Kim Jong-un is third in the succession of the Kim hereditary dynasty, in which the leader’s torch is passed, at death, to the son. Stalin had no interest in creating a dynasty. In fact, he considered both of his sons unworthy and did little to promote their careers. He refused to exchange his captured elder son for a high-ranking German general during World War II. If anything, Stalin made sure that his offspring had no political ambitions. After Stalin’s death, the wary survivors of his inner circle decided on a collective rule with the party general secretary as the first among equals. Stalin‘s “cult of personality” was rejected and reviled. After the execution of would-be Stalin successor Lavrenti Beria, elite executions ceased under the post-Stalin collective rule. After Nikita Khrushchev's ouster in 1964, each general secretary served until death, and his successor was then chosen from the inner circle. Although factions lobbied for their favorite candidate, the power struggle proceeded without blood. The Soviet system had settled down into a political equilibrium of sorts.
With hereditary dynasties, succession has involved power struggles, purges and the creation of new cults of personality. The North Korean dynasty’s founder, Kim Il-sung, had to eliminate a diverse opposition, which included a pro-Soviet faction. The succession struggle he fought was reminiscent of Stalin’s battle with Trotsky and Bukharin. We lack solid figures on the number of people Kim Il-sung had killed, but one estimate places the figure above one million. His son and successor, Kim Jong-il, went through a long apprenticeship, preparing the Hermit Kingdom for his succession. Rumors suggest behind-the-scenes power struggles and assassination attempts within Kim Il-sung’s family, as wives, sons, uncles, and daughters jockeyed for succession. Kim Jong-il’s second son, Kim Jong-un, took the reins of power rather unexpectedly with the premature death of his father and considerable doubt as to his leadership capacities. His purges may eventually match those of his grandfather.
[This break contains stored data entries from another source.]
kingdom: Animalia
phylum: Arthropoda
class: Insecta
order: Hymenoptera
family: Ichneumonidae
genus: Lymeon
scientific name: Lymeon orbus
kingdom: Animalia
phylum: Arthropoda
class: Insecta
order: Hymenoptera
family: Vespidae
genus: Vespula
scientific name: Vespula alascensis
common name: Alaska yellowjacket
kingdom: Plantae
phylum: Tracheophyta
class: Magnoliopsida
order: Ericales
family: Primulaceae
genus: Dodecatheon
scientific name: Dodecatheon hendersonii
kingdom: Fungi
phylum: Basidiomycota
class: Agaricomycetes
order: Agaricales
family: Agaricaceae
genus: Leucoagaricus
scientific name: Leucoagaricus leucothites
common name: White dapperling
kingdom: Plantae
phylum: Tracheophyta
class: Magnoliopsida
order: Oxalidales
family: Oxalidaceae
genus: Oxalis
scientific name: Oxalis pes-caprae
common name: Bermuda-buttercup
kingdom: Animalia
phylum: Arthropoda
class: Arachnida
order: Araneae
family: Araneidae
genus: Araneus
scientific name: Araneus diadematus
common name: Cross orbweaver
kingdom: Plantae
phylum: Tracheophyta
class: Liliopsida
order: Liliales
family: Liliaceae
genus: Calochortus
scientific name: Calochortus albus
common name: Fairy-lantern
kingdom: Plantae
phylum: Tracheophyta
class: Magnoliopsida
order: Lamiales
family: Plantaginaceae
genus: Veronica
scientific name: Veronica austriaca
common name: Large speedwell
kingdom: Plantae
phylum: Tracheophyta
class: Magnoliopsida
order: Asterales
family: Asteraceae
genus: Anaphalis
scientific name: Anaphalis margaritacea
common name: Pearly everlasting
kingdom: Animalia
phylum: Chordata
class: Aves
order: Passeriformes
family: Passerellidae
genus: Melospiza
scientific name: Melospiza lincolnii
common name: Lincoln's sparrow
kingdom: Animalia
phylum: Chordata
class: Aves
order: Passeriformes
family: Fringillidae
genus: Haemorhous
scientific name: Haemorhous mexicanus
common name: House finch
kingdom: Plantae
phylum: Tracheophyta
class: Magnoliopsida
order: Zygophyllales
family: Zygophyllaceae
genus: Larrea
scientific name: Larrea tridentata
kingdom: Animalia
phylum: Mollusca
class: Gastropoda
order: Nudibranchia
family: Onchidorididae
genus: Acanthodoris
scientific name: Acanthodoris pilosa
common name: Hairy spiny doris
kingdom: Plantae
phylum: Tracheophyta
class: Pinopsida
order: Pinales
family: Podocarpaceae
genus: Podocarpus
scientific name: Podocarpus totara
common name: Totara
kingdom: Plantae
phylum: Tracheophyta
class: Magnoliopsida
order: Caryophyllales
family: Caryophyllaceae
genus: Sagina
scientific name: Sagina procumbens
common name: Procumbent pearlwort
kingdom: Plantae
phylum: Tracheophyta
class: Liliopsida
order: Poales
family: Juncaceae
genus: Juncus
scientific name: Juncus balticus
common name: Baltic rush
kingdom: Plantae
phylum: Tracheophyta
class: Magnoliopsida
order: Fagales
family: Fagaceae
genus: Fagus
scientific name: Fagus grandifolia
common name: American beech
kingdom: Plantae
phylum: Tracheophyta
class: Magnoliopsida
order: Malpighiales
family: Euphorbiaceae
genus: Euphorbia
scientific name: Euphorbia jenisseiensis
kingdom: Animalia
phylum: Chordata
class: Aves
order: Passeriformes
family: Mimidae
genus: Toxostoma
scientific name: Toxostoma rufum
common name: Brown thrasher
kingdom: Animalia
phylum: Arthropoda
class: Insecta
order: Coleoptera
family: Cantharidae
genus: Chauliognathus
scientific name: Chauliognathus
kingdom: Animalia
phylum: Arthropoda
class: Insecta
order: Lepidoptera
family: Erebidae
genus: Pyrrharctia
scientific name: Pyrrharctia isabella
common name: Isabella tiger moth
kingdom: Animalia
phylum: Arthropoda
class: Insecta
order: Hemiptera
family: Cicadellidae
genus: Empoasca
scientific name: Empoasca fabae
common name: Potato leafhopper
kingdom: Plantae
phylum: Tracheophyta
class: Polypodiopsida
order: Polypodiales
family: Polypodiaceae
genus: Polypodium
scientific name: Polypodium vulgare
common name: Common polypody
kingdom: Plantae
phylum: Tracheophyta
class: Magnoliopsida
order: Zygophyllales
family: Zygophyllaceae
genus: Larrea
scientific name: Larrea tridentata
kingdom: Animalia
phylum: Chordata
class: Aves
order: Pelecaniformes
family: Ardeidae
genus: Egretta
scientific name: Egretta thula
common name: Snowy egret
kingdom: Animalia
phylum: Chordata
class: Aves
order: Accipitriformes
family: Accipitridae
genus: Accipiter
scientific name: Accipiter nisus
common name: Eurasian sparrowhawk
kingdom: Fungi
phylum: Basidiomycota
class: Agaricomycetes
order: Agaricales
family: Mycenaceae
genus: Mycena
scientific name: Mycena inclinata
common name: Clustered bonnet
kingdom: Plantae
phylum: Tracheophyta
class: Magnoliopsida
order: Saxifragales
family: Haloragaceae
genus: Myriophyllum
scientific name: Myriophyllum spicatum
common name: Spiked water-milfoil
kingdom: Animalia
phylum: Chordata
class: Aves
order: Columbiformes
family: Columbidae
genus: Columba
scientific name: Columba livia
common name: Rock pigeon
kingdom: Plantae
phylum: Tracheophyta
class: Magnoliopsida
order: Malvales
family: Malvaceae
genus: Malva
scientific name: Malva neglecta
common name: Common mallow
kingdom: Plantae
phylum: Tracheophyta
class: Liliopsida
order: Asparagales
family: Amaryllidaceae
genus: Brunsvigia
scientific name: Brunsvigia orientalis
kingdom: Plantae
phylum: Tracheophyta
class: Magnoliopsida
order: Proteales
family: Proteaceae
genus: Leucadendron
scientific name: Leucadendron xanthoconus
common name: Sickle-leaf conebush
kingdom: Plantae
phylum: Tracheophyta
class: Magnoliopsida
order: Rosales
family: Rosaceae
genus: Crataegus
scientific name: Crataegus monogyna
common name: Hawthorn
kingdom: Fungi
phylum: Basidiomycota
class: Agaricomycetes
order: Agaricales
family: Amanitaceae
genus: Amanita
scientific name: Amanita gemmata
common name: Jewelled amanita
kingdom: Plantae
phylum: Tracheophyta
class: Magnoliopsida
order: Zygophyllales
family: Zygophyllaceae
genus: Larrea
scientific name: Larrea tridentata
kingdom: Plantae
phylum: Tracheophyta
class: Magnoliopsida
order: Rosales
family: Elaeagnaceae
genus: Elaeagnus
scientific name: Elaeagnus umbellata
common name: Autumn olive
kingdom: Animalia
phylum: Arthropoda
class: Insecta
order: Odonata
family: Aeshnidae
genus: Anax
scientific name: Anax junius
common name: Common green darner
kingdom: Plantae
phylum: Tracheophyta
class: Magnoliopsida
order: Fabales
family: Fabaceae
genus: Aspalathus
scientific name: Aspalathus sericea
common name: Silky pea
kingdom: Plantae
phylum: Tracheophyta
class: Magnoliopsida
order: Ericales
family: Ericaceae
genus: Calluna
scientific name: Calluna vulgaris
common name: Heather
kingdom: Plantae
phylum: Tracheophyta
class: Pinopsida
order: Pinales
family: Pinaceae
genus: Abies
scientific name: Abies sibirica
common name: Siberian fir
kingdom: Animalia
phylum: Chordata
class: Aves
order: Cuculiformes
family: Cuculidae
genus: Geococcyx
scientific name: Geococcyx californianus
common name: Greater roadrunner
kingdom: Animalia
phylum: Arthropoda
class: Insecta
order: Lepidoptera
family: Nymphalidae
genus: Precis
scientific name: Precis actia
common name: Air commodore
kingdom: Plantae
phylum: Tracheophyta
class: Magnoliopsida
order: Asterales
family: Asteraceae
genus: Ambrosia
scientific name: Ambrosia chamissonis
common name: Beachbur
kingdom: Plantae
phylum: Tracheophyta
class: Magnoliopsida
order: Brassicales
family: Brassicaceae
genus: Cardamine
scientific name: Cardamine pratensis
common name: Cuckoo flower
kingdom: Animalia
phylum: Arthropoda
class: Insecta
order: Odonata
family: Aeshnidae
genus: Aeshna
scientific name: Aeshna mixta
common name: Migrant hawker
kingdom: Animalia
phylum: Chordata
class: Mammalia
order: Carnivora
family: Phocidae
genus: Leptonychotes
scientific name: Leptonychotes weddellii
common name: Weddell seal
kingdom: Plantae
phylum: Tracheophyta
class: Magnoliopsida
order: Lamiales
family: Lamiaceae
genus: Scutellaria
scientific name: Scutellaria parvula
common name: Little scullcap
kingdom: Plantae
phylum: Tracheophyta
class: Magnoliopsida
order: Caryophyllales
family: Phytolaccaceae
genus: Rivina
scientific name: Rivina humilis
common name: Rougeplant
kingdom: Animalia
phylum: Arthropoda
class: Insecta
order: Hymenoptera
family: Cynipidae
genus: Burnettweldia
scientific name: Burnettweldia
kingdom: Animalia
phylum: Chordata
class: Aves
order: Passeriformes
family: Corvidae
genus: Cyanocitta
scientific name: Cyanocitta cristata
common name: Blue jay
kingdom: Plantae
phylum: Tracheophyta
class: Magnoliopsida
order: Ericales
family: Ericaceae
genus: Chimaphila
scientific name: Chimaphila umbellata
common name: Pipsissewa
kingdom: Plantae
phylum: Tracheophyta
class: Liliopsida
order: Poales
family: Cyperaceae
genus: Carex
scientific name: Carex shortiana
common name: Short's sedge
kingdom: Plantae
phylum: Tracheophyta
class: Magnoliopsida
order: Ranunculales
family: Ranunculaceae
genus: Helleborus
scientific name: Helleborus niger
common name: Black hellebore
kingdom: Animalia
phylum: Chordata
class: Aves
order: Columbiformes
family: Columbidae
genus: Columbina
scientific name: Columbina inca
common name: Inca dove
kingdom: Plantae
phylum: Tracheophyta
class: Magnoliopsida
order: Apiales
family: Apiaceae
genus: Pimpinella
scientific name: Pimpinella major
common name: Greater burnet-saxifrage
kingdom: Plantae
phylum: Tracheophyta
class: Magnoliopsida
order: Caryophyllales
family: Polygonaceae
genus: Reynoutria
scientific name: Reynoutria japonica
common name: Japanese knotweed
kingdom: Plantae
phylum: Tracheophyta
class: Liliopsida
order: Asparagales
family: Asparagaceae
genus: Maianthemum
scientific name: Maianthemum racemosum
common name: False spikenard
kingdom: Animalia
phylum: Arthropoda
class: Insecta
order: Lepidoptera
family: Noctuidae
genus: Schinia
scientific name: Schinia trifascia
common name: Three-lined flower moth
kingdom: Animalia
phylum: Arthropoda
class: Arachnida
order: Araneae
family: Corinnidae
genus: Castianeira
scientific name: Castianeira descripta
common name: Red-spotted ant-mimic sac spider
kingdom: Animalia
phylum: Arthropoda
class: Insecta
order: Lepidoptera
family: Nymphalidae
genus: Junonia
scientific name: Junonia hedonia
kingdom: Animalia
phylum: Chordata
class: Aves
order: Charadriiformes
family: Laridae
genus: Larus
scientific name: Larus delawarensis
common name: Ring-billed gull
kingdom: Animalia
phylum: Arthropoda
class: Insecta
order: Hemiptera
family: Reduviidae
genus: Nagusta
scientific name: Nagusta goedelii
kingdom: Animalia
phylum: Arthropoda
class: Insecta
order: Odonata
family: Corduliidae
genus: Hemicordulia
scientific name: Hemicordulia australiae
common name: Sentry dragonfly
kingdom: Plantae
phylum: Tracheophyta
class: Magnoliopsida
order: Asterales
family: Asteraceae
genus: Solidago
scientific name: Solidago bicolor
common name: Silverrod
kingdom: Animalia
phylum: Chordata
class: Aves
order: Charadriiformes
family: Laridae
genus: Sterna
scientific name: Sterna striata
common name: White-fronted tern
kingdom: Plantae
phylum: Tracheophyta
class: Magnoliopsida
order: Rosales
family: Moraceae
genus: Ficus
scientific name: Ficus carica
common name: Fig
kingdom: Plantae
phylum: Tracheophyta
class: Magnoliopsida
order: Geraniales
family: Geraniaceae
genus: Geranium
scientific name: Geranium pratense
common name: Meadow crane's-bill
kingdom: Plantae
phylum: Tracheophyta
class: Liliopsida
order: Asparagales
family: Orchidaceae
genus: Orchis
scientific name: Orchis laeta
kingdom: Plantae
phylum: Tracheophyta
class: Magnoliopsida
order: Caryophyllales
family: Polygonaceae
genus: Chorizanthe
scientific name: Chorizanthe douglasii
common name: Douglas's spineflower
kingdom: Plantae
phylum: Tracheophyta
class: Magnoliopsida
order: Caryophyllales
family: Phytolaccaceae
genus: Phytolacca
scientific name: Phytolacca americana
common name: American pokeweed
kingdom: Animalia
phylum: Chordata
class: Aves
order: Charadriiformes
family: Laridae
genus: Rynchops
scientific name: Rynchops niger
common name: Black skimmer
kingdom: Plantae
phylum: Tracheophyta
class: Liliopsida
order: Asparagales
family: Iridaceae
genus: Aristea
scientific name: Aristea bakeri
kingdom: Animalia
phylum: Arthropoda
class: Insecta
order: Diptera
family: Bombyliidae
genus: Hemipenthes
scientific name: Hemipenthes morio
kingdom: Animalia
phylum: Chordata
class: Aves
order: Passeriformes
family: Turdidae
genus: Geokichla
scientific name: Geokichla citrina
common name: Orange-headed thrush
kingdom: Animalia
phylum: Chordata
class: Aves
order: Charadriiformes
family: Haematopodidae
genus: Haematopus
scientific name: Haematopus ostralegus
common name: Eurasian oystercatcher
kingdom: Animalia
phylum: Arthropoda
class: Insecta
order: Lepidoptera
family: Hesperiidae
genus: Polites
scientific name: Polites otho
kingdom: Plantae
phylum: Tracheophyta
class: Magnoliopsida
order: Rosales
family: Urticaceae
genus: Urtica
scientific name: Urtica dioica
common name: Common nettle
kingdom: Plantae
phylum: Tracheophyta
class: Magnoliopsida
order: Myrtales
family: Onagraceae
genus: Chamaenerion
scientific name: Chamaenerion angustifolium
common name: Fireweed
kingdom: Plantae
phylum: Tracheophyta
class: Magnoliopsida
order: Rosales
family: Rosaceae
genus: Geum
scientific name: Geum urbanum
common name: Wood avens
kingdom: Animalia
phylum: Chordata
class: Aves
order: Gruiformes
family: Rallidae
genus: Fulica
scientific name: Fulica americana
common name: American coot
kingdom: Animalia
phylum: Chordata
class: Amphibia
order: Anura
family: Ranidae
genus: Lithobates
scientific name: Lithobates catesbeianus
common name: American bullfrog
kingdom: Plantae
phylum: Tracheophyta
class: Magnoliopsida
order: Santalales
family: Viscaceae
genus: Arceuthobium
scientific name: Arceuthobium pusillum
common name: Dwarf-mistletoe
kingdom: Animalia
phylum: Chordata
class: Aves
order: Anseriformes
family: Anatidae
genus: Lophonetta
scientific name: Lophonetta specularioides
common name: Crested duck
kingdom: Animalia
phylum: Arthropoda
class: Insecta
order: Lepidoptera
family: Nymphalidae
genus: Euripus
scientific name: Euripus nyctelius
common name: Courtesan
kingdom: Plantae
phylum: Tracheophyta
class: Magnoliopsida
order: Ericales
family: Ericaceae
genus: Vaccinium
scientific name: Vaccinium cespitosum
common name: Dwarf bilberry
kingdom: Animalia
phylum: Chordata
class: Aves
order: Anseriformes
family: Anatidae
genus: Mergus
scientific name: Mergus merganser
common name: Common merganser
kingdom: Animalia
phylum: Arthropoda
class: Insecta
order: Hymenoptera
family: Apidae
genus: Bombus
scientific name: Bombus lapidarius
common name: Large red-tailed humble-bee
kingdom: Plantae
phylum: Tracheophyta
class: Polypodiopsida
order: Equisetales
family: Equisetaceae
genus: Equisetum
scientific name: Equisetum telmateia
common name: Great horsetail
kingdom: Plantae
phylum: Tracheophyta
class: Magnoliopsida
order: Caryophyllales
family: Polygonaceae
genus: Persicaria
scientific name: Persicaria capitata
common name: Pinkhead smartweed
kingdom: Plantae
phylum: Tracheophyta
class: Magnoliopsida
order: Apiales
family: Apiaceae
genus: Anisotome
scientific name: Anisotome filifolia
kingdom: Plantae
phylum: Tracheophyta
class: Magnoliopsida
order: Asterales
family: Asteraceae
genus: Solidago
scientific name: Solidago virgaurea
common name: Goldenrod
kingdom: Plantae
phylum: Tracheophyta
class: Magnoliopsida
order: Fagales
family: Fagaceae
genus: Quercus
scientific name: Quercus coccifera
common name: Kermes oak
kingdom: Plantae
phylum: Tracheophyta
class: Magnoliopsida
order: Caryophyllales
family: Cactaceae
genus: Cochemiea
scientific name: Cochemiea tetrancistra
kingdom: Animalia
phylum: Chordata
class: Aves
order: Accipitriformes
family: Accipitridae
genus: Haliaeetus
A careful study of postwar dictatorships shows that dictators are most often removed by members of their immediate circle. Military dictators are replaced by their generals, civilian dictators by fellow civilians. For monarchs, removal by family members is the second most frequent source of coups. Kim Jong-un murdering his relatives is not the action of a paranoid and eccentric ruler. Rather, it follows a long tradition—dating back to Rome and ancient Korea—of hereditary dictators murdering kin and relatives. It should come as no surprise that the young leader of the world’s only communist hereditary dictatorship is killing off his kin.
The fact that two brutal dictators, separated by 60 years, pursue similar repressive policies raises the question of rational behavior. What appears to outsiders as irrational paranoia is actually the rational pursuit of objectives through unconventional methods. As the United States determines its policy toward North Korea, we must understand whether we are dealing with a mad man or a calculating opponent who may wish to give the impression of madness and unpredictability. So far, it seems like we’re working with the latter.